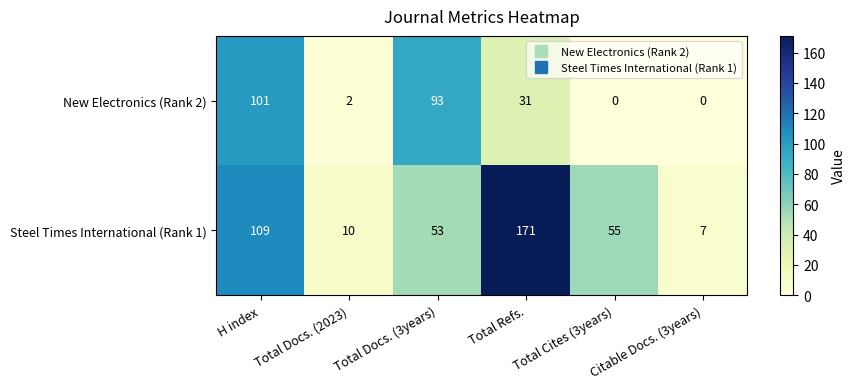

Between Total Docs. (2023) and Citable Docs. (3years), which series saw the biggest shift?

Steel Times International (Rank 1)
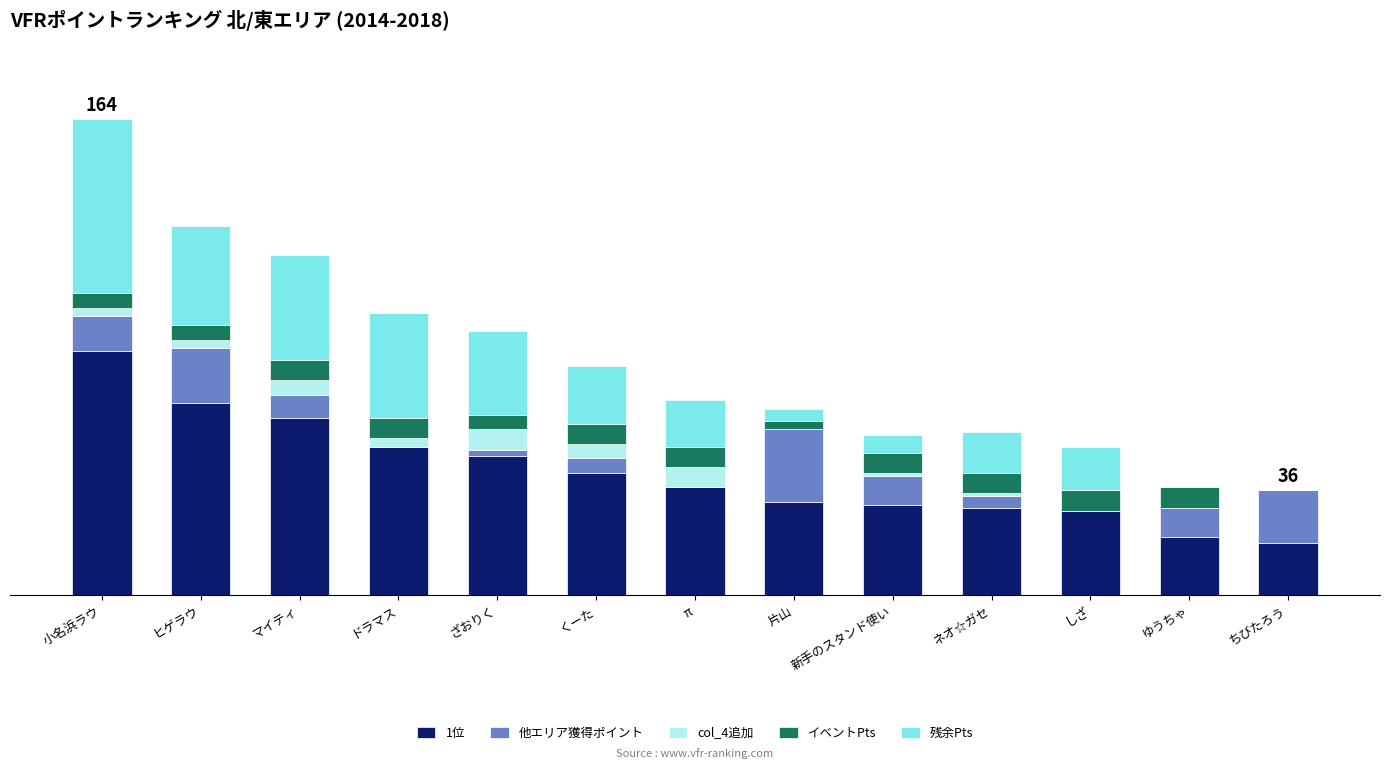

Does the chart contain stacked bars?

Yes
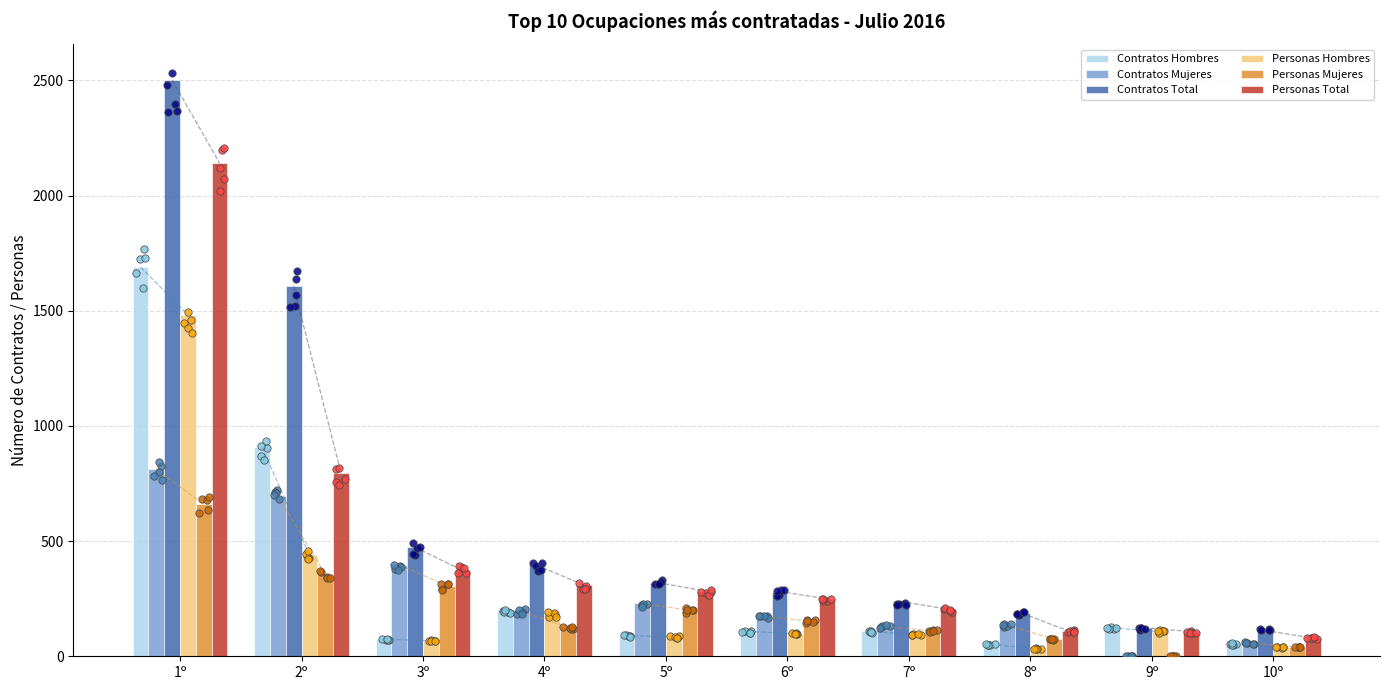

At how many categories does at least one series exceed 1219?

2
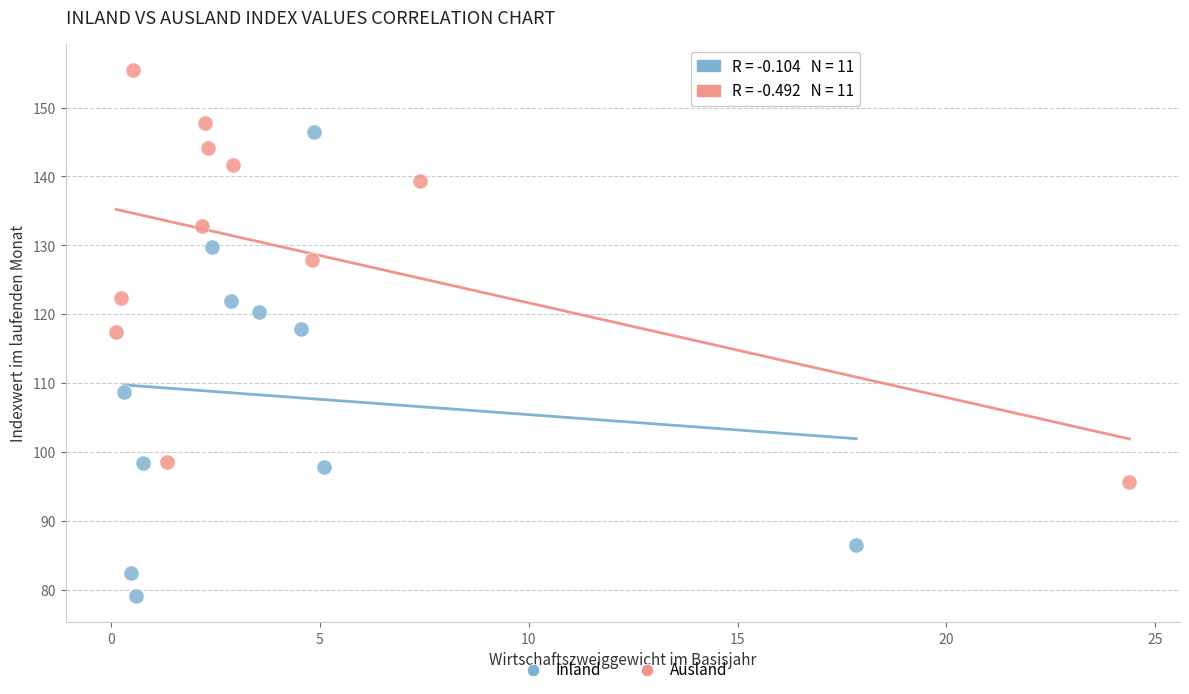

Which series contains the lowest Y value?

Inland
________________
** Required work **
Express the rows above as a Markdown table with two columns, No. and Line. Put each non-blank line in order with its number, and leave out the pictures.

** Expected output **
| No. | Line |
|---|---|
| 1 | Between Total Docs. (2023) and Citable Docs. (3years), which series saw the biggest shift? |
| 2 | Steel Times International (Rank 1) |
| 3 | Does the chart contain stacked bars? |
| 4 | Yes |
| 5 | At how many categories does at least one series exceed 1219? |
| 6 | 2 |
| 7 | Which series contains the lowest Y value? |
| 8 | Inland |